*** DATA RECORDS Section Begins ***

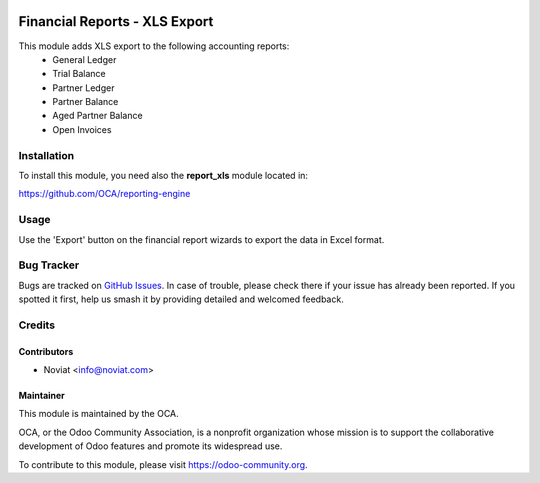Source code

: .. image:: https://img.shields.io/badge/licence-AGPL--3-blue.svg
   :target: http://www.gnu.org/licenses/agpl-3.0-standalone.html
   :alt: License: AGPL-3

==============================
Financial Reports - XLS Export
==============================

This module adds XLS export to the following accounting reports:
 - General Ledger
 - Trial Balance
 - Partner Ledger
 - Partner Balance
 - Aged Partner Balance
 - Open Invoices

Installation
============

To install this module, you need also the **report_xls**
module located in:

https://github.com/OCA/reporting-engine

Usage
=====

Use the 'Export' button on the financial report wizards to export the
data in Excel format.

.. image:: https://odoo-community.org/website/image/ir.attachment/5784_f2813bd/datas
   :alt: Try me on Runbot
   :target: https://runbot.odoo-community.org/runbot/91/8.0

Bug Tracker
===========

Bugs are tracked on `GitHub Issues <https://github.com/OCA/account-financial-reporting/issues>`_.
In case of trouble, please
check there if your issue has already been reported. If you spotted it first,
help us smash it by providing detailed and welcomed feedback.

Credits
=======

Contributors
------------

* Noviat <info@noviat.com>

Maintainer
----------

.. image:: https://odoo-community.org/logo.png
   :alt: Odoo Community Association
   :target: https://odoo-community.org

This module is maintained by the OCA.

OCA, or the Odoo Community Association, is a nonprofit organization whose
mission is to support the collaborative development of Odoo features and
promote its widespread use.

To contribute to this module, please visit https://odoo-community.org.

*** DATA RECORDS Section Ends ***

▶ [TASK ITEM]: Every line of the listing that holds "github" should be found and copied.

▶ [ANSWER TO THIS PROBLEM]:
https://github.com/OCA/reporting-engine
Bugs are tracked on `GitHub Issues <https://github.com/OCA/account-financial-reporting/issues>`_.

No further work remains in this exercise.